§ INFORMATION SUPPLIED
▽
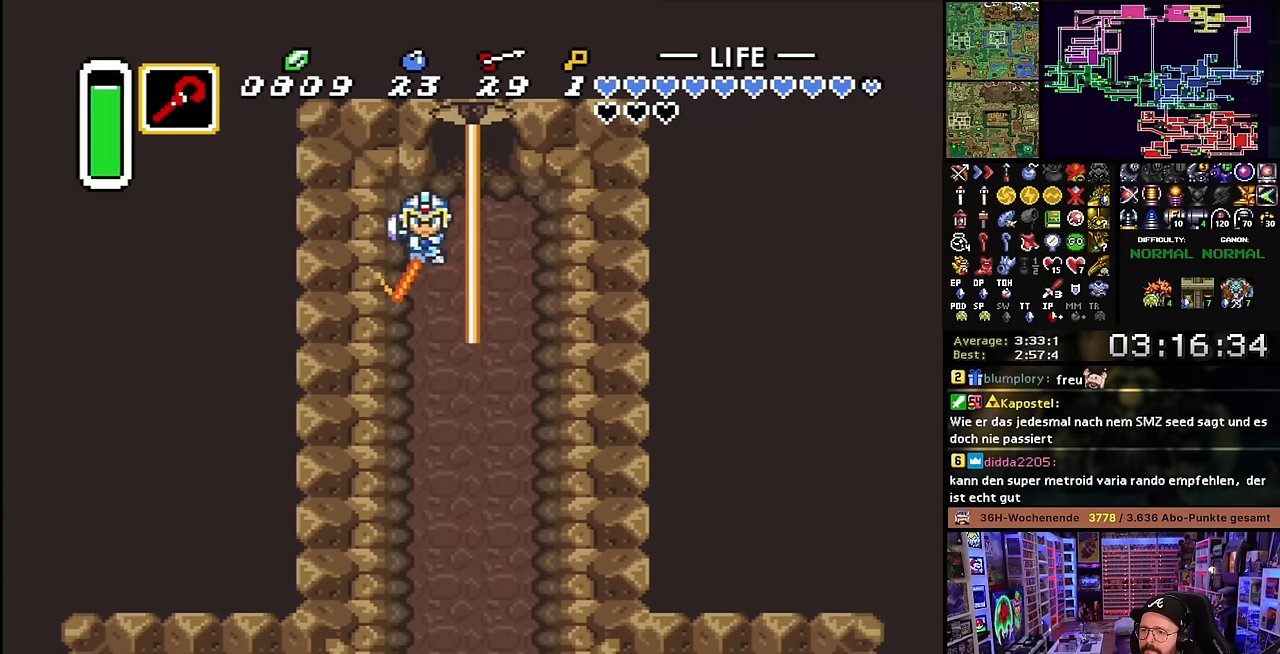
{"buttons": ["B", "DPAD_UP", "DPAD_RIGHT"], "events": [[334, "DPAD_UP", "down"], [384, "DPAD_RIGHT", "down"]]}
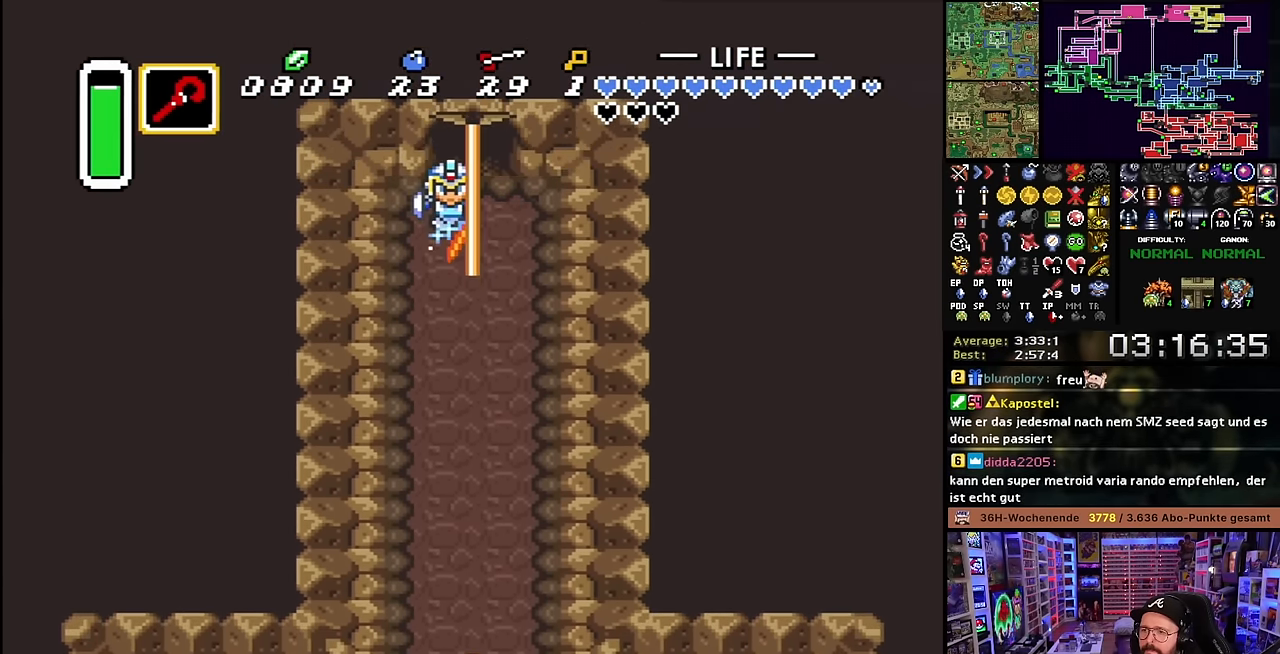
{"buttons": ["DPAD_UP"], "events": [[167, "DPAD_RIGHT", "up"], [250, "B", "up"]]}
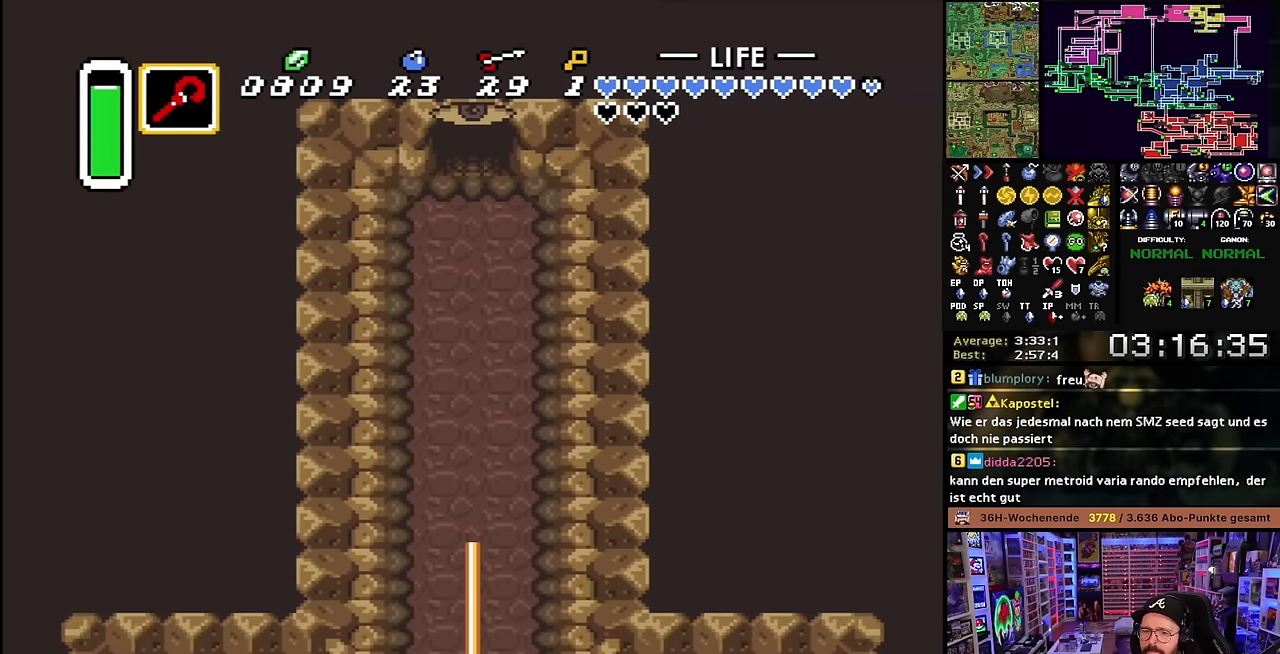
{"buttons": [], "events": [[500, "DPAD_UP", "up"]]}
△
§ REQUIRED ACTION
Set the entire listing down again, exact in every line, without any pictures.

§ SOLUTION TO THE PROBLEM
{"buttons": ["B", "DPAD_UP", "DPAD_RIGHT"], "events": [[334, "DPAD_UP", "down"], [384, "DPAD_RIGHT", "down"]]}
{"buttons": ["DPAD_UP"], "events": [[167, "DPAD_RIGHT", "up"], [250, "B", "up"]]}
{"buttons": [], "events": [[500, "DPAD_UP", "up"]]}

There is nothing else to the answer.